Coscorrón
Saturday, September 9, 2017
Monday, August 21, 2017
Monday, July 17, 2017
17 July 2017
eastern wall of clouds
made orange by summer sunset
heat ebbs with nightfall
—————
cloudy skies confirm
monsoons enter the valley
double digit day
—————
my grandfather's wife
treated me very kindly
when my grandmother died
Friday, July 14, 2017
14 July 2017
fresh fruit late at night
some chilled oranges from the fridge
summertime repast
—————
never meditate
and put water on the stove
screaming steam distracts
Thursday, July 13, 2017
13 July 2017
flying through the sky
birthday high
on silver wings
piñatas below
traveling to wherever
birthdays always lay ahead
Tuesday, October 18, 2016
A Mister Magoo Moment
People of my generation sometimes like to kid nowadays about brain farts and early onset Alzheimer's when they do something odd. If someone does something that's foolish and funny because they're not wearing their glasses, I like to think they're just having a Mister Magoo moment.
Mister Magoo was a cartoon character who had a television show that I used to watch when I was a kid. He was a very near-sighted old man who never wore glasses. As a result, chaos and comedy would ensue from the mistakes he made because of his disability. The TV character was voiced by the actor Jim Backus. At the end of each episode, he would chuckle in a self-deprecating manner and say "Oh Magoo, you've done it again."
I have to admit that I usually wear my glasses just for reading, especially when I'm home. The rest of the time I get by without them. I like to think that I don't need them that much. I'm reconsidering that notion now.
Two night's ago, I came home after dark with a bag full of groceries. As usual, all of my indoor cats were at the sliding glass door waiting to slip out, and one of three gray semi-feral outdoor cats that feed on my porch was waiting to sneak in. I had to get in the door by using my foot to wrangle the kitties out of the way.

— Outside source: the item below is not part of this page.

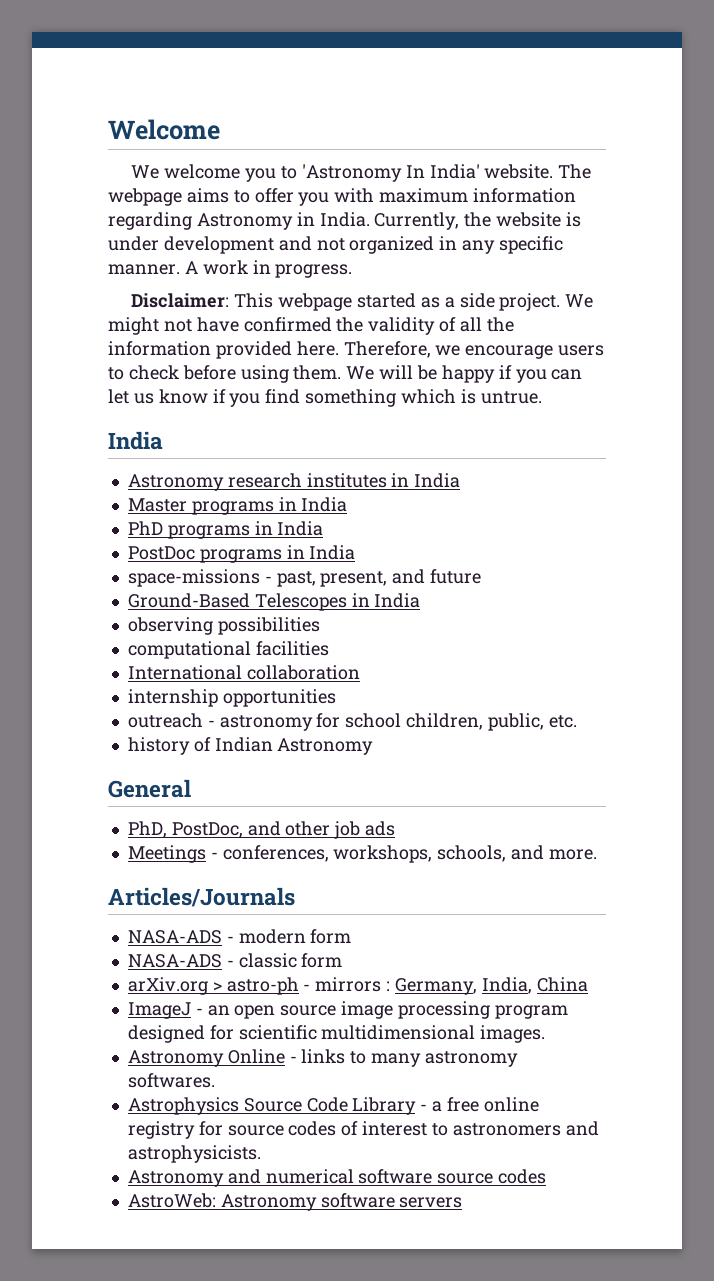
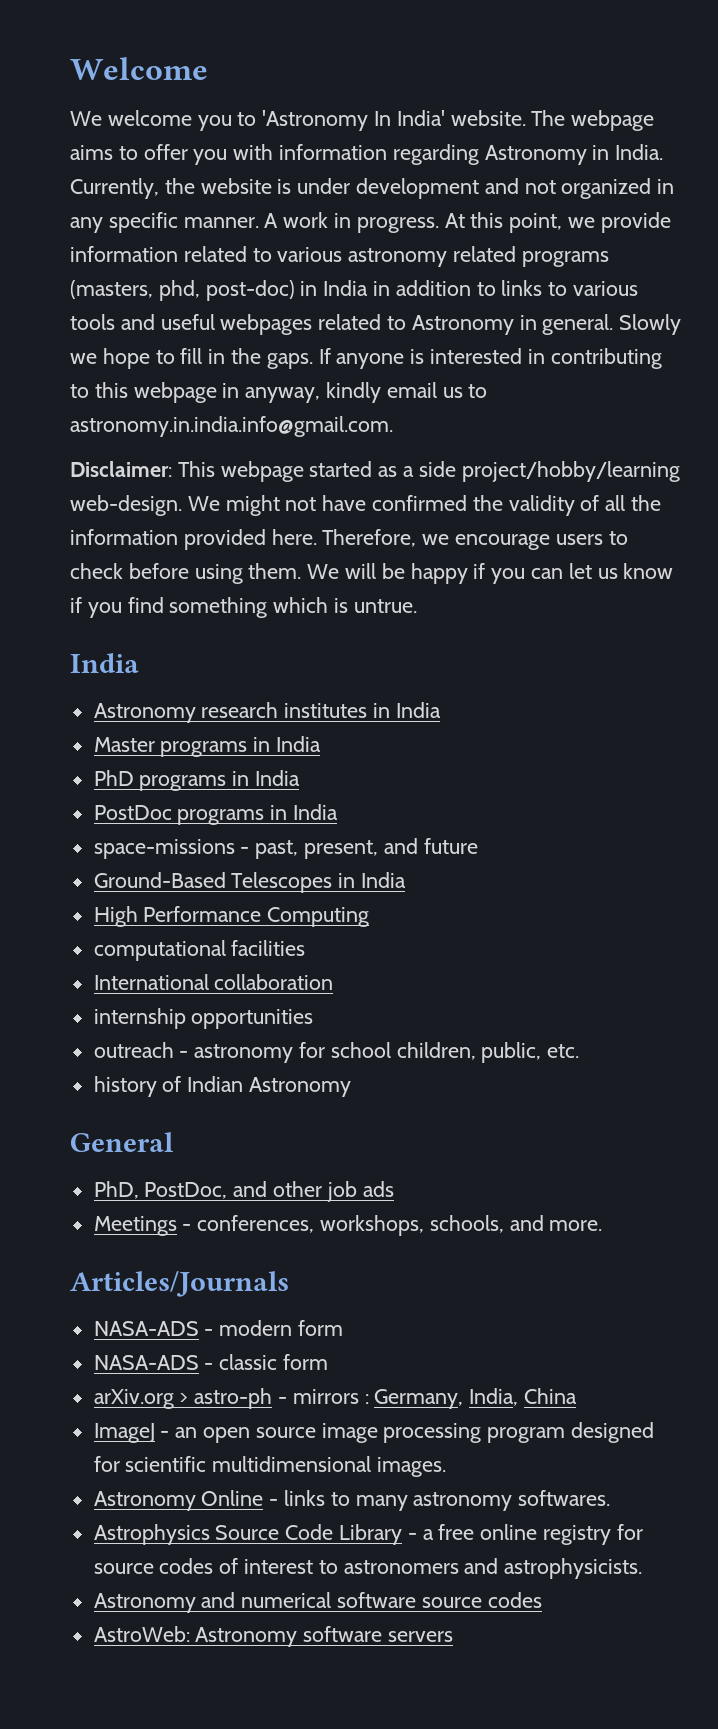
[379,188,469,203] maximum -> (274, 152) none
(353, 271) none -> [444,212,671,233] [70,246,609,267] [70,280,639,301] [70,314,682,335] [70,348,662,369] [70,382,488,403] [70,416,393,437] At this point, we provide information related to various astronomy related programs (masters, phd, post-doc) in India in addition to links to various tools and useful webpages related to Astronomy in general. Slowly we hope to fill in the gaps. If anyone is interested in contributing to this webpage in anyway, kindly email us to astronomy.in.india.info@gmail.com.
[499,293,561,311] project. -> [461,461,680,482] [70,495,182,516] project/hobby/learning web-design.
[127,617,320,635] observing possibilities -> [93,906,370,927] High Performance Computing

Because of the bag in my arm and the darkness at my doorstep, I really couldn't see all that well at all.
Anyway I got in, put up the groceries, feed and watered the indoor cats, and put some food outside for Mattie. She's the gray outdoor cat who seems determined to live inside my apartment. Then I started to tidy up. A few minutes later, I looked through the sliding glass door and saw another cat-a black cat-just off the porch. I looked around and didn't see Kitty or Prince who are my indoor black cats. So I thought: "Damn, one of the has escaped." I didn't need glasses to know that it must be one of my black kitties.
So, carefully closing the screen door behind me, I stepped outside, and for ten minutes the black cat eluded my attempts to recover it. All the time Mattie is running between my legs and getting in the way. I decided then to just sit on the porch and wait for the kitty to return on its own volition. I couldn't tell if it was Kitty or Prince, but I was certain that hunger would bring my accidentally released indoor cat home.
So I returned to the porch and sat down, and Mattie went back to her snack. The black cat approached cautiously. It was just out of reach. Clearly whoever is was-Kitty or Prince-was conflicted about getting near me with Mattie eating on the porch.
So I made a plan. I scooted a little bit closer to it and slowly reached out my hand to scratch its head. All the time, I was saying soothing things to create a calming ambiance for the wayward critter.
Then, I grabbed the cat by the scuff of the neck, slid open the screen door, and softly tossed the cat inside the apartment just as Kitty and Prince walked out from where they had been to look at the howling new animal that just been thrown into their already over-crowded home.
The cat glared and growled at me. Then it lowered its head down, ran towards the screen door, leaped up, and struck the middle of the screen. The whole screen door popped out the glide frame, and the now clearly unknown feral cat took off into the night. I had to jump into the apartment and close the glass door before all the cats-indoor and out-realized the passageway was wide open.
Of course you can't pick up a strange cat if the cat doesn't want to picked up without repercussions. My scratch-covered right hand and forearm can bear testimony to that fact. It's my own fault; I really thought that one of my black cats had gotten outside, and I was worried about it,
Because I wasn't wearing my glasses, I've been telling myself that I have had a Mister Magoo moment. I can hear Jim Backus saying: "Oh Magoo, you've done it again. You've proven that all black cats look alike in the dark."